LONDON -- London’s Court of Appeal on Thursday exonerated three men who had served time in prison nearly 50 years ago following the testimony of a corrupt police officer — one of several high-profile cases involving black men that proved controversial.
Judge Ian Burnett quashed the convictions of Winston Trew, Sterling Christie and George Griffiths who were aged between 19 and 23 when they were arrested after being swept up in a purse-snatching investigation. The men had always maintained their innocence and claimed they were framed by a British Transport Police detective whose career ended in disgrace.
The men were arrested in 1972 at the Oval Underground station, together with another man another man, Constantine "Omar" Boucher. The group, dubbed the “Oval Four,” served eight months in prison but sought to clear their names. Boucher could not be located to take part in the case.
“It is a travesty that these men have waited 47 years for exoneration for crimes that they did not commit,” said Christie’s lawyer, Steven Bird. “Justice has now finally been done."
The men were jailed for eight months for attempted theft and assaulting police. Christie was also found guilty of theft of a handbag.
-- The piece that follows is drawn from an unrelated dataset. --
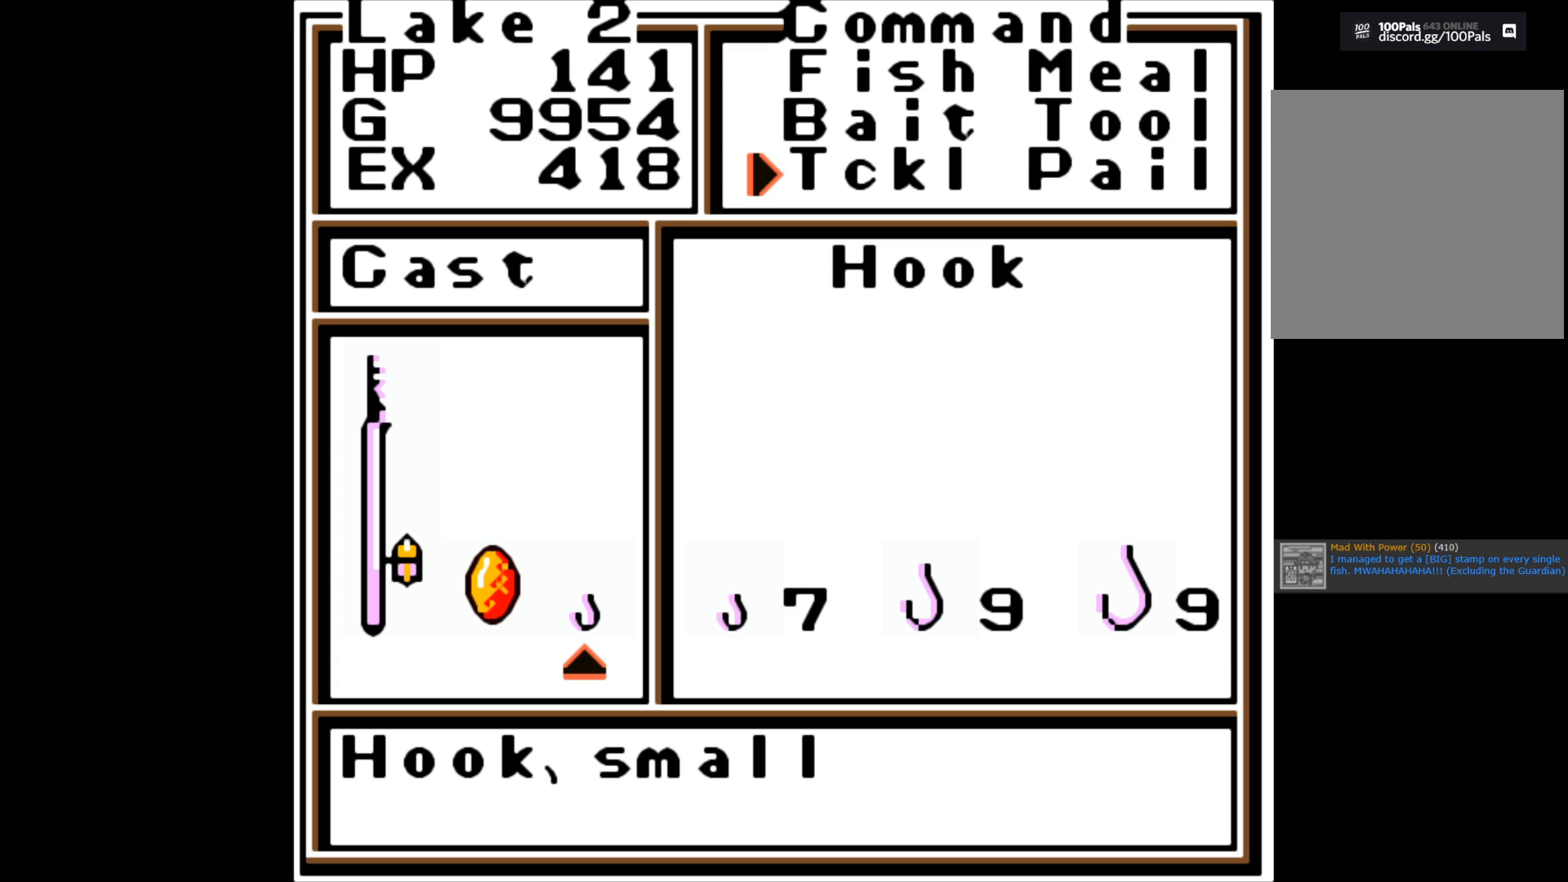
{"buttons": [], "left_stick": "center", "right_stick": "center", "events": [[150, "B", "up"]]}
The case was one of several in the 1970s that involved questionable arrests of black men by a police unit run by the late Detective Sgt. Derek Ridgewell. Amid controversy, he was moved to a department investigating mailbag theft and joined two others in splitting profits from stolen mailbags. Caught and jailed, he died in prison of a heart attack in 1982.
Burnett said there was "an accumulating body of evidence that points to the fundamental unreliability of evidence” that was given by Ridgewell and others closely connected to him.
“We would wish only to note our regret that it has taken so long for this injustice to be remedied,” Burnett said.
But lawyers for the men expressed outrage at the long denial of justice. The case was referred to the court by the Criminal Cases Review Commission earlier this year.
"Both the British Transport Police and the Home Office were warned about this police officer's corrupt methods in 1973. They did nothing except move him to a different unit, where he continued to offend,” said Jenny Wiltshire, the attorney who represented Trew and Griffiths. “But even then, the police did not think to review his past cases. Had they done so, these innocent men's lives would likely have been very different.”
Outside the Royal Courts of Justice, Trew, now 69, urged others wrongfully convicted because of Ridgewell's misconduct to challenge their convictions.
“If you are innocent, don't give up," Trew said.